Это он должен был стоять на месте Жана-Мари, а не пробираться в церковь украдкой, как чужак.
Алан прошел улицу Клемансо, повернул на улицу Нотр-Дам и очутился прямо перед внедорожником, припаркованным на улице Голубого Горизонта. А его собственный горизонт заслонил ненавистный красавец-брюнет, взявший Маэ под свою защиту. Мысль о том, что этот человек может отнять ее, приводила его в бешенство. Он уже не помнил, когда в последний раз испытывал такую жгучую ревность. Но у него не было другого выбора – только молча уйти. Может, все дело в ее непостоянстве? Он улетел на каких-то пять дней; она сама отказалась сопровождать его в Нью-Йорк, а за это время решила остановить свой выбор на Жане-Мари? Или, растерявшись от внезапной смерти отца, уступила верному поклоннику, готовому ее поддержать?
Уже садясь в машину, он вдруг передумал. Ему нужно было подтверждение того, что он видел. Сейчас вся эта толпа переместится на кладбище, ему надо просто быть там же. Он спросил дорогу у прохожего, и тот, показав направление, неожиданно добавил:
– Вы на похороны Ландрие? Славный был человек, не робкого десятка, правда?
Алан кивнул и поспешно ушел. Эрван явно был популярной личностью в Эрки! И учитывая количество людей, заполнивших церковь, ему вполне удастся появиться на кладбище незамеченным.
В конце улицы Кастельно действительно образовалась толпа. Он вошел в ворота и двинулся по другой аллее, чтобы не встречаться с кортежем. Маэ он увидел издалека. Рядом с ней на почти неразличимой дистанции шел Жан-Мари с тем же раздражающе-покровительственным выражением на лице. По другую сторону от него следовала молодая женщина, по-видимому, приятельница, в которой Алан узнал свою пациентку, лечившуюся у него несколько месяцев назад.

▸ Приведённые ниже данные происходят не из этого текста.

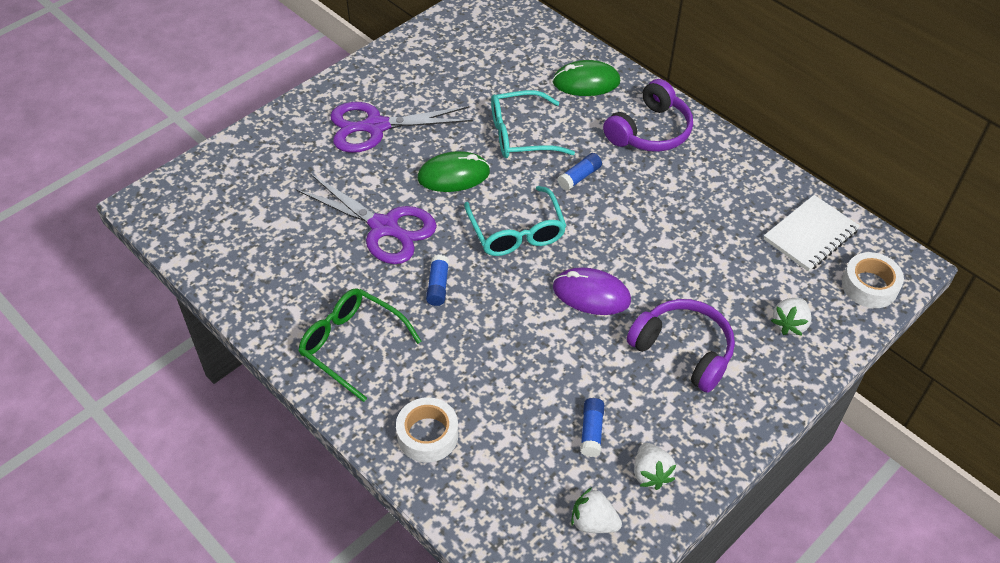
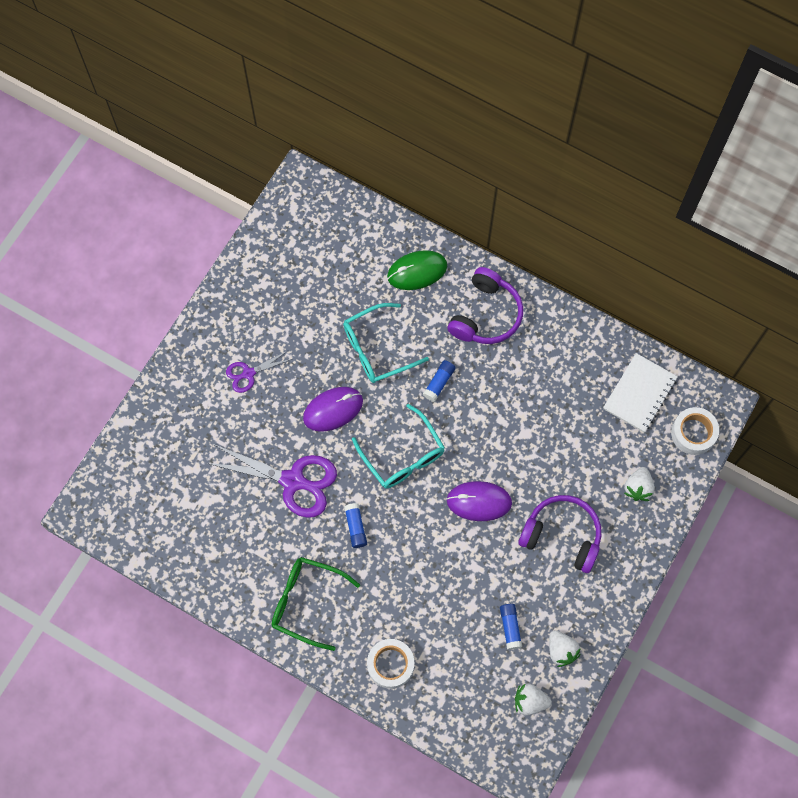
camera: 15 degrees left, 20 degrees up
(376, 127) = (248, 373): purple scissors -> purple scissors, size x0.52
(453, 175) = (333, 409): green mouse -> purple mouse

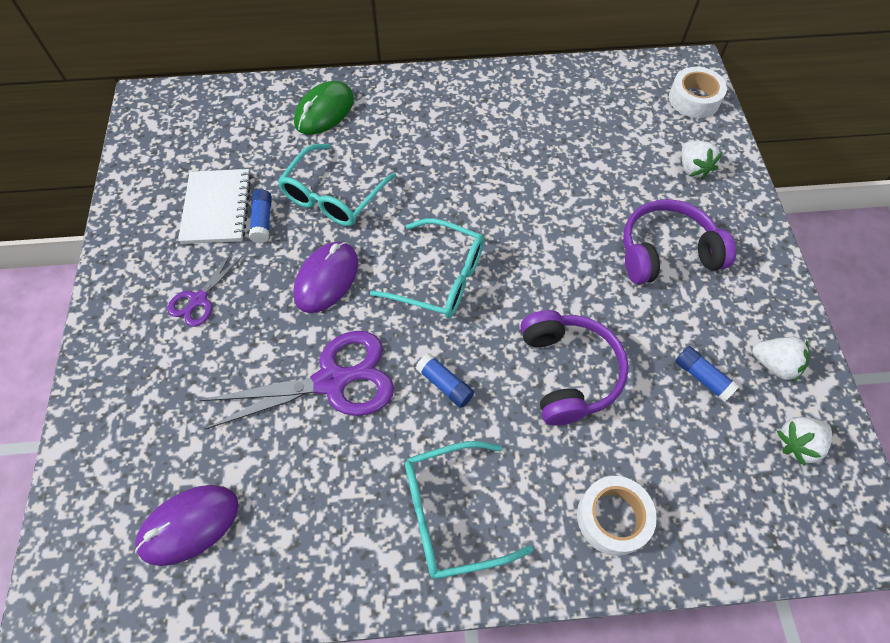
camera: 35 degrees left, 10 degrees down
(306, 602) = (451, 514): green glasses -> turquoise glasses
(439, 383) = (423, 190): blue glue stick -> blue glue stick (263, 221)
(479, 502) = (557, 273): purple mouse -> purple mouse (189, 525)
(486, 315) = (422, 110): purple headphones -> purple headphones (569, 372)
(640, 394) = (619, 95): white notebook -> white notebook (217, 208)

Маэ подошла к распорядителю похорон и взяла протянутую им красную розу; назойливый Жан-Мари не отставал ни на шаг. Бросив розу на гроб, она обернулась и упала в спасительные объятия своего капитана. После приступа ярости на Алана нахлынуло глубокое уныние. Он покинул свой наблюдательный пункт и пошел мимо могил к выходу. Какая дурацкая идея – прийти сюда и шпионить за Маэ! Если кто-нибудь его заметил и расскажет ей об этом, он будет выглядеть полным идиотом. Его место было не здесь, он только зря потерял время, да и надежду тоже. Как он мог попасться в ловушку – он, такой недоверчивый? Он поклялся больше ни к кому не привязываться и не позволять женщинам причинять ему горе, и, однако, это произошло с ним снова. В ярости на самого себя, Алан широким шагом вышел с кладбища.
* * *
Чтобы не нарушать традицию, после похорон Маэ устроила дома скромные поминки. Она предложила присутствующим вино, чтобы помянуть покойного, выдержала все поцелуи и объятия, поблагодарила за поддержку, но постаралась сократить до минимума это тяжелое мероприятие.
– В следующие выходные я помогу тебе разобрать бумаги отца, – пообещала Армель. – Отдай его вещи в Красный Крест и покрась заново стены в гостиной.